Setelah Liu Huo menunggangi Bai Ze dari pandangan semua orang, dia buru-buru menyuruh Bai Ze berhenti. Dengan tidak ada seorang pun di sekitar, matanya mengambil gips merah.
Seberkas cahaya redup keluar dari dadanya menuju tempat yang jauh di Dataran Mayat.
“Ikuti itu,” perintah Liu Huo dengan suara rendah.
Bai Ze tampaknya memahami kata-kata Liu Huo dan sekali lagi melesat dalam sekejap.
Di sisi lain, Chang Pu hampir pingsan karena kelaparan, tapi dia lebih baik mati daripada memakan serangga mati. Ji Fengyan khawatir dia mungkin benar-benar mati kelaparan dan pergi berburu sesuatu untuk dimakannya.
Setelah banyak usaha, dia menemukan dua kelinci pasir. Chang Pu akhirnya meredakan rasa laparnya tetapi wajahnya masih terlihat pucat.
Ji Fengyan menolak untuk melepaskannya dan dia masih diikat oleh Tali Pengikat Iblis itu, tidak dapat melarikan diri.
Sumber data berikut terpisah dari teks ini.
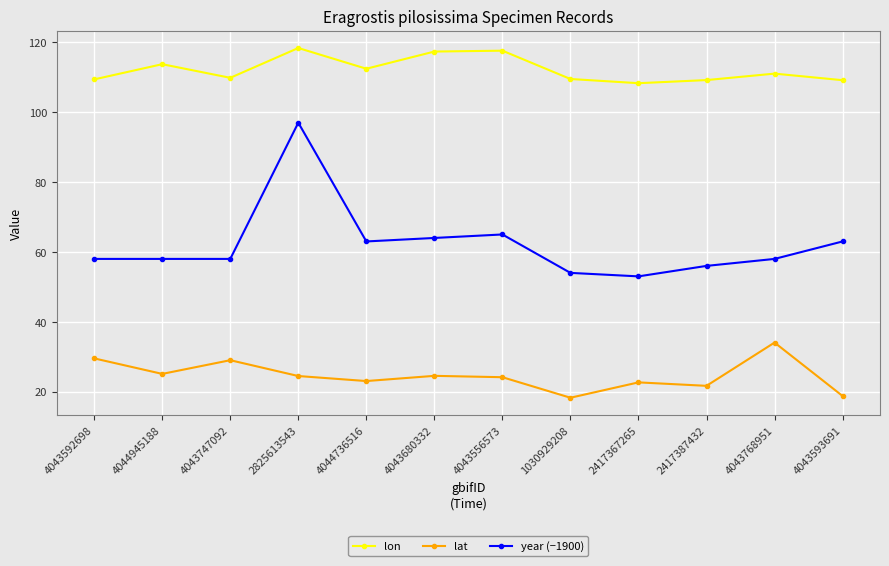

What is the label of the 6th point from the left?

4043680332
Untuk iblis, rezeki yang diberikan oleh hewan jauh di bawah daging manusia—tidak peduli berapa banyak yang dia makan, itu tidak akan pernah mengurangi keinginan bawaan itu.
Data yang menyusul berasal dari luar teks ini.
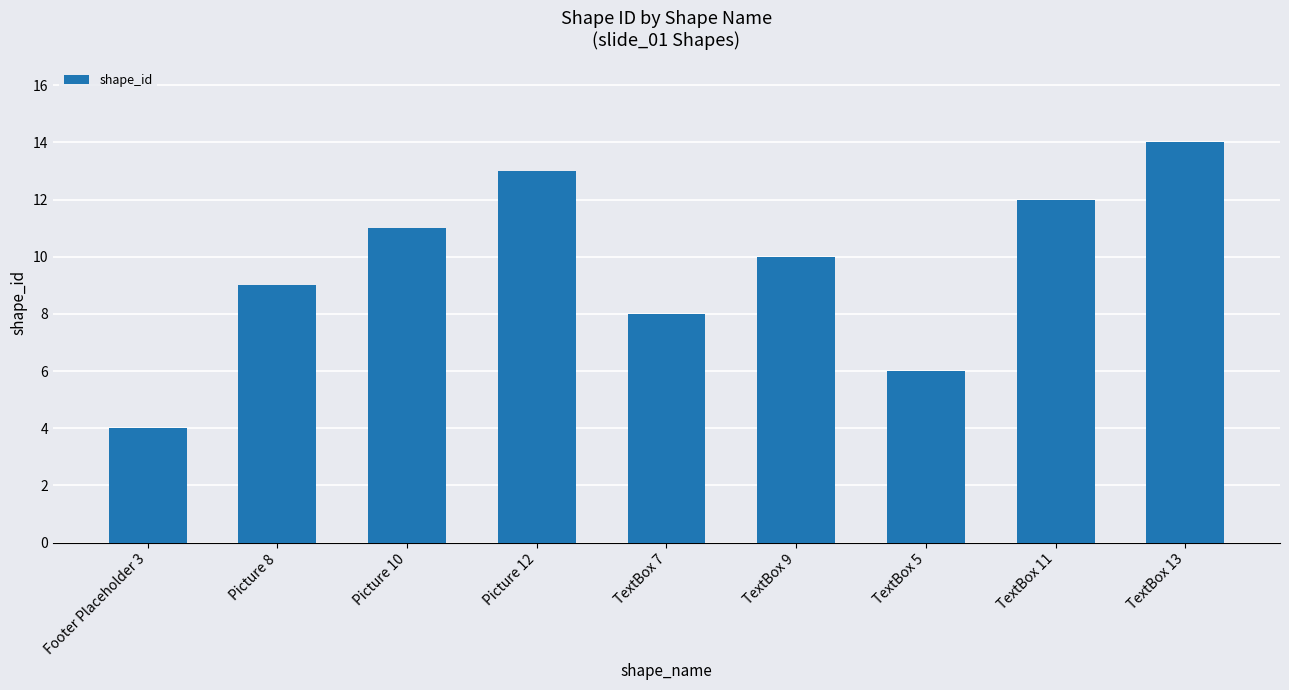

Count the number of categories in the chart.

9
Chang Pu menatap punggung Ji Fengyan dengan kilatan aneh.
Tapi saat dia berbalik, kilau itu menghilang dan dia terlihat setengah mati dengan kesengsaraan.
Seiring berjalannya waktu, Ji Fengyan mondar-mandir. Tapi selain mengirim satu atau dua figur kertas kecil secara berkala, dia tidak melakukan sesuatu yang khusus.
Chang Pu mengamati gerakannya selama beberapa waktu tetapi tidak dapat memahaminya. Dia juga tahu Ji Fengyan tidak akan memberitahunya tentang angka-angka kertas itu, jadi dia hanya tutup mulut.
Saat malam tiba, angin kencang menyapu Dataran Mayat. Suhu juga turun secara signifikan. Ji Fengyan menyalakan api dan menyaksikan api menari-nari ditiup angin saat dia mempertimbangkan langkah selanjutnya.
“Apakah kamu siap untuk tinggal di Dataran Mayat dengan cara ini?” tanya Chang Pu.
Ji Fengyan melirik Chang Pu tetapi mengabaikannya. Dia terus menatap api.
Tiba-tiba, Ji Fengyan melihat ke arah tempat yang jauh di tengah kegelapan.
Suara lembut melayang ke telinga Ji Fengyan. Wajah Chang Pu berubah saat dia buru-buru berkata, “Aku tidak memanggil mereka.”
Tapi Ji Fengyan sudah bangkit dan dia tidak bergerak untuk melarikan diri. Sebaliknya, sudut bibirnya menahan jejak senyum.